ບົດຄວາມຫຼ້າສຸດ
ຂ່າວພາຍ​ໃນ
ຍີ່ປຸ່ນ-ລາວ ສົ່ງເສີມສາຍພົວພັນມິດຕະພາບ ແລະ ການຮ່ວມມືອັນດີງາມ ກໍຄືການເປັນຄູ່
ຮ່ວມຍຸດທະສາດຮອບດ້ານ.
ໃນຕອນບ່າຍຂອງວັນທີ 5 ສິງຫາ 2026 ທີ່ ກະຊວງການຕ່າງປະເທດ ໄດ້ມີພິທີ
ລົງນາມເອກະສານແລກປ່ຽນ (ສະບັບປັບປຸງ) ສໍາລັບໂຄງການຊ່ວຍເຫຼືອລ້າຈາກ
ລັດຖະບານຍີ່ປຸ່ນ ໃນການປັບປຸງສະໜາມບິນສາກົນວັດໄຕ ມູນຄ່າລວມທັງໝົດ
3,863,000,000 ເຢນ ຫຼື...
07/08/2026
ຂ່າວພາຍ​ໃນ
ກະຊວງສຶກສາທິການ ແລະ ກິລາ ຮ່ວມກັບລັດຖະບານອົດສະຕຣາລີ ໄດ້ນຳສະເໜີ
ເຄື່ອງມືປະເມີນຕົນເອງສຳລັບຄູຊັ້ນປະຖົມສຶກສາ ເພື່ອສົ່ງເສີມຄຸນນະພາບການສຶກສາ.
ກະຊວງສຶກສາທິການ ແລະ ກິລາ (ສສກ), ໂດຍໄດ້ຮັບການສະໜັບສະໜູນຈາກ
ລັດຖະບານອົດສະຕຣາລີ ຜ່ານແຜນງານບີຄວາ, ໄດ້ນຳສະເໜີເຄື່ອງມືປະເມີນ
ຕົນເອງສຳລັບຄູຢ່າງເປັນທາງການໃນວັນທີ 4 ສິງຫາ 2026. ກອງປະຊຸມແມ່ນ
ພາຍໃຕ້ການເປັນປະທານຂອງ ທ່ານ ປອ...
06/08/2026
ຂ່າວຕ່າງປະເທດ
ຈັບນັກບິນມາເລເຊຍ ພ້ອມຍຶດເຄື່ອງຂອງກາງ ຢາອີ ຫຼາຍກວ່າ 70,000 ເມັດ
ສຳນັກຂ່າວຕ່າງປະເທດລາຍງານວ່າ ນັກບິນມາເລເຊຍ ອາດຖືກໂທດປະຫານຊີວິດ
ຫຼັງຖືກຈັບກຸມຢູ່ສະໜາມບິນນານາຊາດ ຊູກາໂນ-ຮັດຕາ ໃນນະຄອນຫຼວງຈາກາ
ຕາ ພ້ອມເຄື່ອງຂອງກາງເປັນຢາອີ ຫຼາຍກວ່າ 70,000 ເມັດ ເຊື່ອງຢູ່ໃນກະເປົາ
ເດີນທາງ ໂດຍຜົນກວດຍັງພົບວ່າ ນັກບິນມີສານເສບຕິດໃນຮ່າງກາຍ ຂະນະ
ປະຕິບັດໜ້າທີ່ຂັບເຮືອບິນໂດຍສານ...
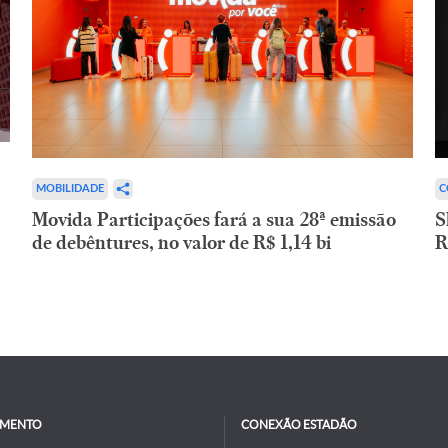
C
MOBILIDADE
S
Movida Participações fará a sua 28ª emissão
R
de debêntures, no valor de R$ 1,14 bi
IMENTO
CONEXÃO ESTADÃO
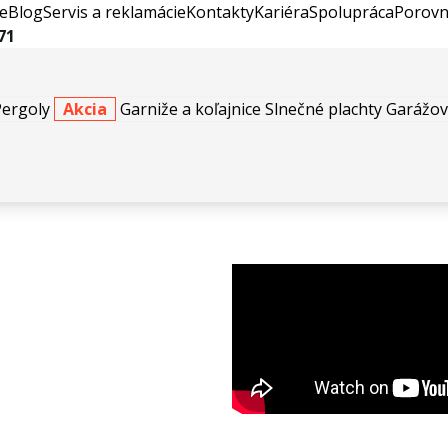
e
Blog
Servis a reklamácie
Kontakty
Kariéra
Spolupráca
Porovn
71
Pergoly
Akcia
Garniže a koľajnice
Slnečné plachty
Garážov
/Casa Graphic Elements 2 Elba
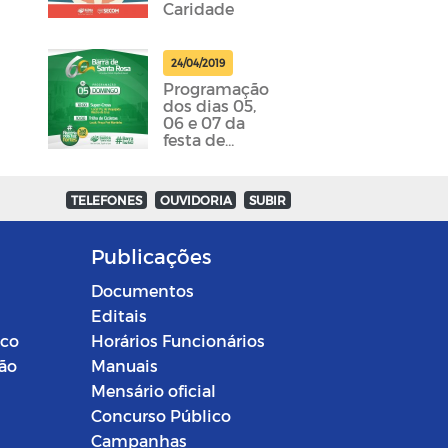
Caridade
24/04/2019
Programação
dos dias 05,
06 e 07 da
festa de
emancipação
da cidade
foram
TELEFONES
OUVIDORIA
SUBIR
divulgadas
Publicações
Documentos
Editais
ico
Horários Funcionários
ção
Manuais
Mensário oficial
Concurso Público
Campanhas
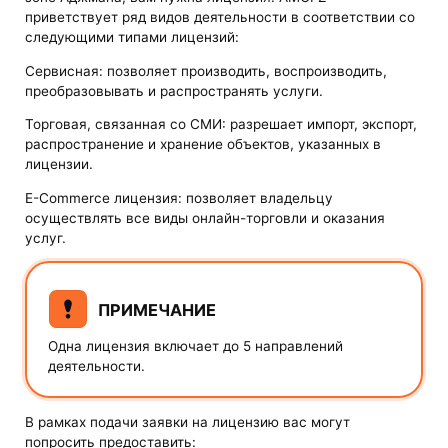
приветствует ряд видов деятельности в соответствии со
следующими типами лицензий:
Сервисная: позволяет производить, воспроизводить,
преобразовывать и распространять услуги.
Торговая, связанная со СМИ: разрешает импорт, экспорт,
распространение и хранение объектов, указанных в
лицензии.
E-Commerce лицензия: позволяет владельцу
осуществлять все виды онлайн-торговли и оказания
услуг.
ПРИМЕЧАНИЕ
Одна лицензия включает до 5 направлений
деятельности.
В рамках подачи заявки на лицензию вас могут
попросить предоставить:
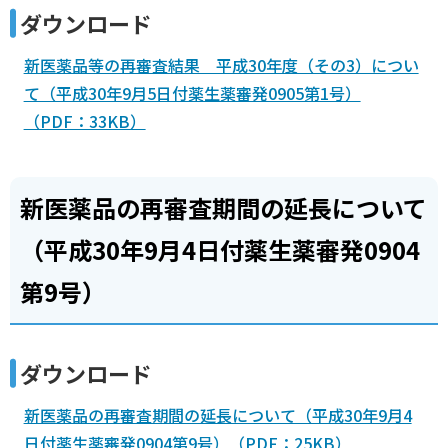
ダウンロード
新医薬品等の再審査結果 平成30年度（その3）につい
て（平成30年9月5日付薬生薬審発0905第1号）
（PDF：33KB）
新医薬品の再審査期間の延長について
（平成30年9月4日付薬生薬審発0904
第9号）
ダウンロード
新医薬品の再審査期間の延長について（平成30年9月4
日付薬生薬審発0904第9号）（PDF：25KB）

◇ ◇ ◇ ◇

__What is needed__. Pull each line holding "ການເປ" out of the listing.

__Result__.
ຍີ່ປຸ່ນ-ລາວ ສົ່ງເສີມສາຍພົວພັນມິດຕະພາບ ແລະ ການຮ່ວມມືອັນດີງາມ ກໍຄືການເປັນຄູ່
ພາຍໃຕ້ການເປັນປະທານຂອງ ທ່ານ ປອ...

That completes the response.